As indústrias de alimentos e bebidas têm explorado cada vez mais a associação entre prazer e felicidade, pois descobriram que esses processos associativos aumentam muito a venda de seus produtos. Eis outros exemplos: “amo muito tudo isso”, “com sabor de quero mais”, ou ainda “exageradamente gostoso” e “um sabor inesquecível”. Mas, prazer e felicidade não são sinônimos.
Abra a felicidade?
Os antigos gregos diferenciaram bem essas duas experiências mostrando que podem até ser antagônicas. Usaram a palavra “eudaimonia” para descrever a experiência de felicidade (ter um espírito bom) e a palavra “hedonia” para descrever o sentimento de prazer. Diziam que pouco prazer traz infelicidade, mas muito prazer traz infelicidade também e que a felicidade esta no meio termo e na capacidade de autodomínio. Nem muito, nem pouco.
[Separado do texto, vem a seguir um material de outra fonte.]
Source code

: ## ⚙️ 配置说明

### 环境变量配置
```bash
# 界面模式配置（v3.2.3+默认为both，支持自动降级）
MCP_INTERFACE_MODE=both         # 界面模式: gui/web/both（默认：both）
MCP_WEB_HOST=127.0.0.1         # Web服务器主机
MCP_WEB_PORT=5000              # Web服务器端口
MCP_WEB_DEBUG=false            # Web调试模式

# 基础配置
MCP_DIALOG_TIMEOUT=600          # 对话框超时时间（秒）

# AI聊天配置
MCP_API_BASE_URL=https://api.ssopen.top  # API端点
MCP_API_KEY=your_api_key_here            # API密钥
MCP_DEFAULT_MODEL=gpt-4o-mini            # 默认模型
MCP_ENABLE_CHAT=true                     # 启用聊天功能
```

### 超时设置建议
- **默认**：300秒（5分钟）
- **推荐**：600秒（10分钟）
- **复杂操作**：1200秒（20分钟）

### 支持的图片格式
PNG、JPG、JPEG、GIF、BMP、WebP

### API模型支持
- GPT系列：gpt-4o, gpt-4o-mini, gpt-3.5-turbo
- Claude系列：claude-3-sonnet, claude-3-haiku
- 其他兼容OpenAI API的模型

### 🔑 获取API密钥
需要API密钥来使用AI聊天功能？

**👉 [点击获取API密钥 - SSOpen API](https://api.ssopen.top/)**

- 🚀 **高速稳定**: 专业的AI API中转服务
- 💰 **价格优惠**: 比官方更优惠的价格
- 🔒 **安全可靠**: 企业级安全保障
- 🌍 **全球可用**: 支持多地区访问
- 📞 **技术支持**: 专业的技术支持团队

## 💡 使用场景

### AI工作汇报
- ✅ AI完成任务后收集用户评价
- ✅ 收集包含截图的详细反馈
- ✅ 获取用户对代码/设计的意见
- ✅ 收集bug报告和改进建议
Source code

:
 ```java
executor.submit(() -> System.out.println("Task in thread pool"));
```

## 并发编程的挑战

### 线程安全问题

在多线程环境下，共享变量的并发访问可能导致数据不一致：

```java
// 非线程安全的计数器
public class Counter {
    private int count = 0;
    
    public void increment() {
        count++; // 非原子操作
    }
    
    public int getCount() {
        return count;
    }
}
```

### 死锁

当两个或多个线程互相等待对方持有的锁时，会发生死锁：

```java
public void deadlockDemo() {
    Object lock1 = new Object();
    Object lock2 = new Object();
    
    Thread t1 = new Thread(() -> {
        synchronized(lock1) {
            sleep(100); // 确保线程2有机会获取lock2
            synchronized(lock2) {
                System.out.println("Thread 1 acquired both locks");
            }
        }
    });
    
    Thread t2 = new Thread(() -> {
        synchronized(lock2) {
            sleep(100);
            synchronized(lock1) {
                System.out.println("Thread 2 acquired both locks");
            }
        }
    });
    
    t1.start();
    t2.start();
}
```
Para eles, a raiz da felicidade está em saber decidir, ter liberdade para decidir pelo bem. E a felicidade é proporcional ao ser livre das coisas materiais. Assim, o apego excessivo ou incontrolado a algo gera infelicidade.
Um monge do deserto chamado Evágrio Pôntico dizia: “seja o porteiro do seu coração e não deixe entrar nenhum pensamento sem interroga-lo. Interrogue cada pensamento individualmente e diga-lhe: você é um dos nossos ou um dos nossos adversários? Se for da casa, vai enchê-lo de paz. Mas se for do inimigo, vai perturbá-lo pela raiva ou provoca-lo pela cobiça (carta II, 345-399 DC)”.
Vício alimentar
A ciência está cada vez mais de acordo com esses antigos sábios, pois estudos científicos têm mostrado que quando uma criança toma refrigerante seu cérebro memoriza o sabor, o aroma, o barulho de abrir a garrafa, as bolhinhas que faz e, para o resto da vida, desejará este prazer e o terá guardado em sua memória. E quando tiver oportunidade, tomará de forma excessiva essa bebida. Algo parecido com o vício do cigarro ou da cocaína. Todas as bebidas adocicadas e industrializadas têm esse efeito.
Se uma mãe toma refrigerante frequentemente ou todos os dias durante a gravidez, o cérebro da criança terá uma atenção saliente e uma busca frequente por esta bebida após o nascimento. Isto acontece porque alimentos ricos em açúcar, gordura e sal geram, mais do que outros alimentos, emoções positivas que aumentam a motivação para obtê-los, tão logo são lembrados ou estão disponíveis ao alcance da mão, ou seja, ingeri-los é recompensador. Por quê?
Descontrole alimentar
Porque sal, açúcar e gordura eram ingredientes muito difíceis de serem encontrados na natureza. O sal era considerado ouro na antiguidade; e a gordura vinha da caça e exigia grande esforço para ser obtida. Por isso nosso cérebro procura preferencialmente estes ingredientes e os prefere em relação a outros. A mentalidade hedonista proporcionou à indústria a motivação necessária para oferecer produtos baratos, à disposição de todos e a qualquer hora do dia. Essa situação gerou o descontrole e muitos problemas de saúde.
A solução? É o equilíbrio e cozinhar o máximo possível alimentos in natura. Voltar a comer só nas horas certas. Sentar à mesa com a família num ambiente calmo e tranquilo. Cuidar das conversas e falar do que é positivo. Deixar os problemas para outro momento e não ver televisão enquanto come.